**Supplied material**

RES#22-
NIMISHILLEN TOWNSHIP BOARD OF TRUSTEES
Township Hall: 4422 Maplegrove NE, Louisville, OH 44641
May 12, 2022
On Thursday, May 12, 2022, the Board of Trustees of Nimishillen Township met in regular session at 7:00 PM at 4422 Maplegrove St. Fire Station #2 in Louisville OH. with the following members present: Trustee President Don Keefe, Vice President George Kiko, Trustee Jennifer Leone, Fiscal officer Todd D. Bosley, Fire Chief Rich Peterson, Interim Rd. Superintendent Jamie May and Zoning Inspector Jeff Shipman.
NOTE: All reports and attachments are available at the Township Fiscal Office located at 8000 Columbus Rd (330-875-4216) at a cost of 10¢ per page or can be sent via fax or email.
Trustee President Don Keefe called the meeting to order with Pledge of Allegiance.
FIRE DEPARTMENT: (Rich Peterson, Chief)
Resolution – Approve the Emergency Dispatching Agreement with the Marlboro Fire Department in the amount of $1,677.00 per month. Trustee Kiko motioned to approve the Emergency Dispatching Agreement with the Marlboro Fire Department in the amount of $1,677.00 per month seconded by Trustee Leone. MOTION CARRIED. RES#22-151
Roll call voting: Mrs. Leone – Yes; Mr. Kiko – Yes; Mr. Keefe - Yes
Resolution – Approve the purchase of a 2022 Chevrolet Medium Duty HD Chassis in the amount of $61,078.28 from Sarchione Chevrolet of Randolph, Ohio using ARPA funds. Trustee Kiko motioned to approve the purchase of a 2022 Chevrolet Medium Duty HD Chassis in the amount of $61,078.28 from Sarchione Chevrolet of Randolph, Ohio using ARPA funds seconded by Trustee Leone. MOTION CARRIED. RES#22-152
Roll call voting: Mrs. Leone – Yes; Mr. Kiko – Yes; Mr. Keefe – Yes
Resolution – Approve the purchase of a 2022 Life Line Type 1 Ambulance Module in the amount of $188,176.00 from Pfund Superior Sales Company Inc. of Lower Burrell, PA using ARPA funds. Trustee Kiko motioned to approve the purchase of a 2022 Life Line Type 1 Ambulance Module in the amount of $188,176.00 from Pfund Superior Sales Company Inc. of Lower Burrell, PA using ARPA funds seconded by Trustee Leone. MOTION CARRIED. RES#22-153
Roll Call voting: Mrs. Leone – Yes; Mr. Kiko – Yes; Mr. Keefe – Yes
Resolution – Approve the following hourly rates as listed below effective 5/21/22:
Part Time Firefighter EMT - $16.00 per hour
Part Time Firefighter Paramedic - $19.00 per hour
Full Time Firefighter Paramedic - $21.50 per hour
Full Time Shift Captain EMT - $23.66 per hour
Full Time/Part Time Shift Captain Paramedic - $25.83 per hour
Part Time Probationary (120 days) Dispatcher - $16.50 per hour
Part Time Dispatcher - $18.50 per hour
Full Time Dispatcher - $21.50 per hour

**Exercise prompt**
With "Firefighter" as the word to match, copy each line of the records that has it.

**Response to this exercise**
Part Time Firefighter EMT - $16.00 per hour
Part Time Firefighter Paramedic - $19.00 per hour
Full Time Firefighter Paramedic - $21.50 per hour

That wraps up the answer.